Extract the lines word for word, starting at the line that contains "Науковий погляд: біологія сизого голуба в" and ending after the line that contains "Детальніше розберемо варіанти.".

Stored data entries
= = = =
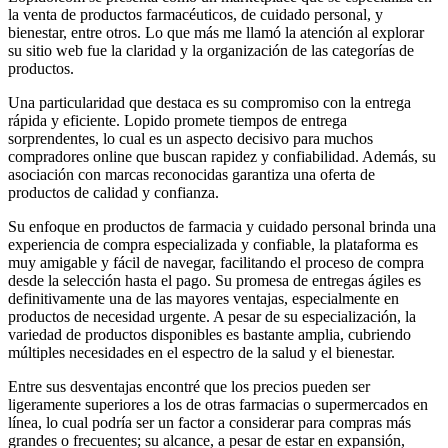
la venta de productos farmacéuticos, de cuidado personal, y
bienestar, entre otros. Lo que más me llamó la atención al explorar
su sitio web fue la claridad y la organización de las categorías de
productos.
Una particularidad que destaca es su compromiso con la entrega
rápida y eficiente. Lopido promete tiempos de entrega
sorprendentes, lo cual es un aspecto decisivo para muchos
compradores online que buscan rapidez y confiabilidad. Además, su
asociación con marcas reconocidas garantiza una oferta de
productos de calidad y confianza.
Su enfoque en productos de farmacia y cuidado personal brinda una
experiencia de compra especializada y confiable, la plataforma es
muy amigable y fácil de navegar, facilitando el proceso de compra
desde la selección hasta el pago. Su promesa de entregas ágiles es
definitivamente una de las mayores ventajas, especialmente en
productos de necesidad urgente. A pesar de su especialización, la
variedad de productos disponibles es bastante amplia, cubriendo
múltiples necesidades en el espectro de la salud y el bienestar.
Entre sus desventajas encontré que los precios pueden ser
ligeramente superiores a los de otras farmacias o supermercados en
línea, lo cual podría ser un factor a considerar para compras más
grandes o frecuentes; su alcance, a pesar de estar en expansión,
= = = =
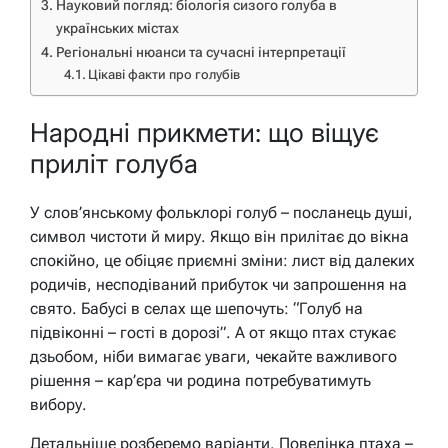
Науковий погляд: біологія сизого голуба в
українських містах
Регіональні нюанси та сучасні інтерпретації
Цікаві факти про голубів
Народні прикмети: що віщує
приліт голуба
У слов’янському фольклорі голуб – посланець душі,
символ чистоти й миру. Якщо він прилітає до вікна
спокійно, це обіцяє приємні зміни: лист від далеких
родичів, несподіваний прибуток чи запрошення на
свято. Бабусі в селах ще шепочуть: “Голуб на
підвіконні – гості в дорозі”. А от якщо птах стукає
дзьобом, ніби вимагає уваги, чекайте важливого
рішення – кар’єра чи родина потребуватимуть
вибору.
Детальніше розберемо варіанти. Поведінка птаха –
= = = =
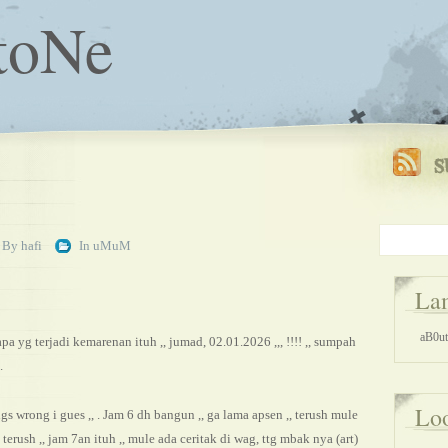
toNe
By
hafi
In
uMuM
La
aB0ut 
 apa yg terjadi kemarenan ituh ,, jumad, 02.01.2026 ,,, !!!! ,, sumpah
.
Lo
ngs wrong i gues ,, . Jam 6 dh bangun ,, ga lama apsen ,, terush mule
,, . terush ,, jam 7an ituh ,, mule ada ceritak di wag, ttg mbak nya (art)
= = = =
EXERCISE RESPONSE
Науковий погляд: біологія сизого голуба в
українських містах
Регіональні нюанси та сучасні інтерпретації
Цікаві факти про голубів
Народні прикмети: що віщує
приліт голуба
У слов’янському фольклорі голуб – посланець душі,
символ чистоти й миру. Якщо він прилітає до вікна
спокійно, це обіцяє приємні зміни: лист від далеких
родичів, несподіваний прибуток чи запрошення на
свято. Бабусі в селах ще шепочуть: “Голуб на
підвіконні – гості в дорозі”. А от якщо птах стукає
дзьобом, ніби вимагає уваги, чекайте важливого
рішення – кар’єра чи родина потребуватимуть
вибору.
Детальніше розберемо варіанти. Поведінка птаха –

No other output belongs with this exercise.